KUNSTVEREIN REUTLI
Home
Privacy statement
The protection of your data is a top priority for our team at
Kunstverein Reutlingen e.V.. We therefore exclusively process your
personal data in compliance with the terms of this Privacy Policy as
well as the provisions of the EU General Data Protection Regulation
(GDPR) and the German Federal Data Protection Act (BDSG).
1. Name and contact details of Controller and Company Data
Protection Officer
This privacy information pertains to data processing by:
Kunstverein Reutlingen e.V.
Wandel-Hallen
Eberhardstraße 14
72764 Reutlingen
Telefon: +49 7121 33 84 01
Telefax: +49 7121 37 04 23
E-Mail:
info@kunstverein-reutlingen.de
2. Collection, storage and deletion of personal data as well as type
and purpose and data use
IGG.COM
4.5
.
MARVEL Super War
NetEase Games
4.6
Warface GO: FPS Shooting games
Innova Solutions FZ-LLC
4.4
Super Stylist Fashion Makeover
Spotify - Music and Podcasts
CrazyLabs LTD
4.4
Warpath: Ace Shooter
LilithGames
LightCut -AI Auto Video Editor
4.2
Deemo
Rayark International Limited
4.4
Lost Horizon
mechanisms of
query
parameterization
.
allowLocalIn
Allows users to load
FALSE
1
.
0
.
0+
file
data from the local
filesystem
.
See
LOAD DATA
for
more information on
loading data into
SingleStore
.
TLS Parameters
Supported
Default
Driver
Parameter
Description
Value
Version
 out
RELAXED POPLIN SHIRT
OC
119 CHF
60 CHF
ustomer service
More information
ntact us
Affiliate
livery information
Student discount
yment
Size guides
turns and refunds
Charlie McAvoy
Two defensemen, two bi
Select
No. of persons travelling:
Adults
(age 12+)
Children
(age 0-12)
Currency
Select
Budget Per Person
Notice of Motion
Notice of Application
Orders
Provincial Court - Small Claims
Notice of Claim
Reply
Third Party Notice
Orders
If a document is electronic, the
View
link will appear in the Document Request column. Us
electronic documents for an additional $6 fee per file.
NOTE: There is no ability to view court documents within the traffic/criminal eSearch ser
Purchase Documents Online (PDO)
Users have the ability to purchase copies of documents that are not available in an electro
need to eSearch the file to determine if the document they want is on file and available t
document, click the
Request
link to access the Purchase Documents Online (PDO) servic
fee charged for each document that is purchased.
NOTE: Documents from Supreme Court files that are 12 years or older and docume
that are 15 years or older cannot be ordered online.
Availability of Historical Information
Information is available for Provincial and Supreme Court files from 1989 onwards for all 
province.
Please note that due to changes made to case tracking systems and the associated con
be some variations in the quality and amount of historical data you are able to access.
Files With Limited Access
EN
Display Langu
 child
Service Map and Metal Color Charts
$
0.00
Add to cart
=-=-=-=-=
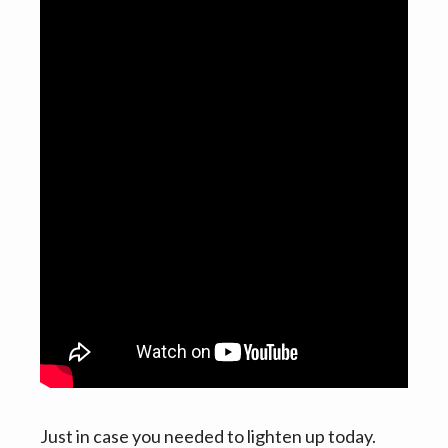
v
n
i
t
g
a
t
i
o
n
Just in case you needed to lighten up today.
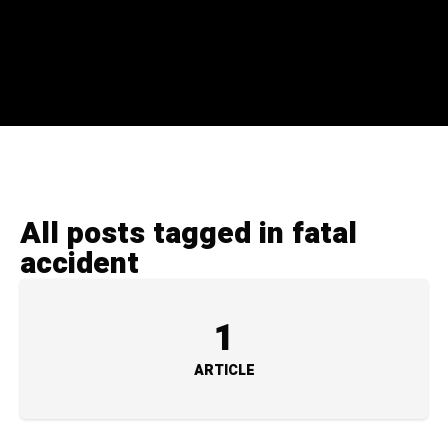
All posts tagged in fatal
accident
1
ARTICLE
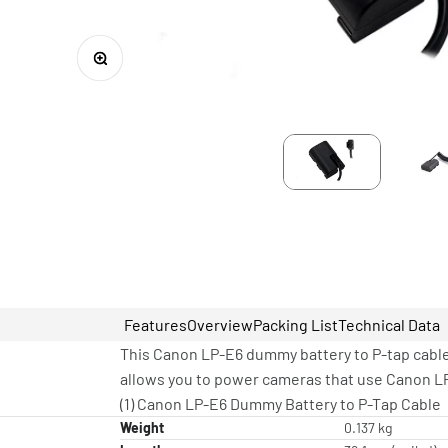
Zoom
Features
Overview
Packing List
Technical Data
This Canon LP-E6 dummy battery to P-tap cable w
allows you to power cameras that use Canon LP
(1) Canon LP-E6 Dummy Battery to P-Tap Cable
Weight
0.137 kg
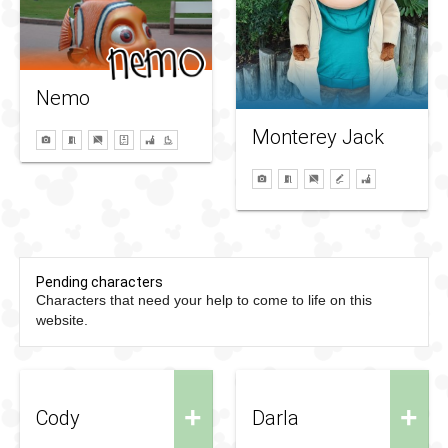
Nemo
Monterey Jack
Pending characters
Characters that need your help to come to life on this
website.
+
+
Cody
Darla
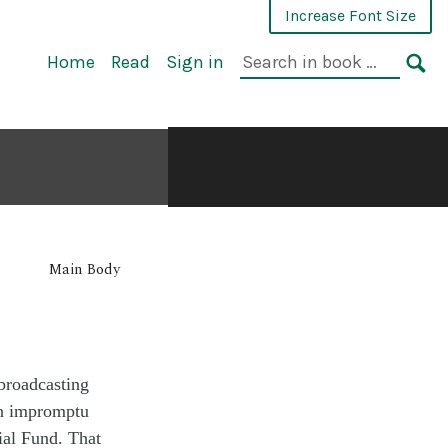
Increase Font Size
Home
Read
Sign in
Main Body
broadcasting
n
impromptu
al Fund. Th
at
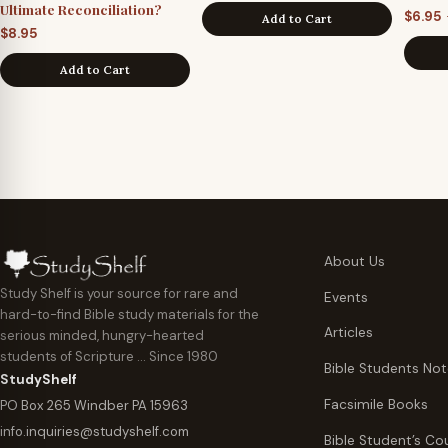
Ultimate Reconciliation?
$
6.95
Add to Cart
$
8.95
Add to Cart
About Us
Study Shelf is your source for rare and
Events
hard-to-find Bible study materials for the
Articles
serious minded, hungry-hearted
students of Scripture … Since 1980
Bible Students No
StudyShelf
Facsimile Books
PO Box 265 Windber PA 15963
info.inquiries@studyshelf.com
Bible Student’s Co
=-=-=-=-=
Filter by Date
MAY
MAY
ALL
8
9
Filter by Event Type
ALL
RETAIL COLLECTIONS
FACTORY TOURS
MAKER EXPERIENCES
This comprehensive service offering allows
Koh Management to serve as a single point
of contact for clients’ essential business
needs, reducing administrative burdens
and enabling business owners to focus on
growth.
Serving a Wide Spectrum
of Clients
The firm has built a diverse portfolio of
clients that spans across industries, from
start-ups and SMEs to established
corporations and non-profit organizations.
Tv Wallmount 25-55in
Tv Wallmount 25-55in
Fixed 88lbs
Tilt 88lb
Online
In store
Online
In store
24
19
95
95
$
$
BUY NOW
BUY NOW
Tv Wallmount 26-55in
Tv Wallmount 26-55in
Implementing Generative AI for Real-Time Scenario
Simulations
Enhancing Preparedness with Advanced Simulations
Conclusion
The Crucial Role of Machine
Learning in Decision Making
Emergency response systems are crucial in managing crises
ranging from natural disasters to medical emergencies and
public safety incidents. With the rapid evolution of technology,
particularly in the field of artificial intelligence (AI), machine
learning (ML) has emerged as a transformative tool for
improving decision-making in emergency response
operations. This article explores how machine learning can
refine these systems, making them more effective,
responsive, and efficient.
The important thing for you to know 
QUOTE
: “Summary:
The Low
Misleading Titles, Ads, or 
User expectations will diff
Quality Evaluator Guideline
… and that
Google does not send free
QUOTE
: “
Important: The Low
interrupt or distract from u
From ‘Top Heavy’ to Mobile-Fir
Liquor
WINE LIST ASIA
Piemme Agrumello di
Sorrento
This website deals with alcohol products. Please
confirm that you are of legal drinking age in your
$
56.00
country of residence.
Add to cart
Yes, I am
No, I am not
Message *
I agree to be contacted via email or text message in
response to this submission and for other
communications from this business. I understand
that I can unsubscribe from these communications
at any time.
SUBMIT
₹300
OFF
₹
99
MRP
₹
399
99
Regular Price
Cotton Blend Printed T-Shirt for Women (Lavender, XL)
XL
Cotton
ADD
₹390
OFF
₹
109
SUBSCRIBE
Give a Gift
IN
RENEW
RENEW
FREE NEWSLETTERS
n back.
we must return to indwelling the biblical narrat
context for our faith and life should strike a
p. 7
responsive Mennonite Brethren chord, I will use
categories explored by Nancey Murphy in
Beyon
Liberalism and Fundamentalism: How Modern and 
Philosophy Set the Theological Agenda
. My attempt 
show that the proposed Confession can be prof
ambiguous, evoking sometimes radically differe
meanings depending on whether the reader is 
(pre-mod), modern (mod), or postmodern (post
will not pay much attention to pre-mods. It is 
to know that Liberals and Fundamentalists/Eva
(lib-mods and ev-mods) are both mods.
=-=-=-=-=
- THE PROBLEM -
Copy out all lines from the records where the word "Simulations" appears.

- EXERCISE SOLUTION -
Simulations
Enhancing Preparedness with Advanced Simulations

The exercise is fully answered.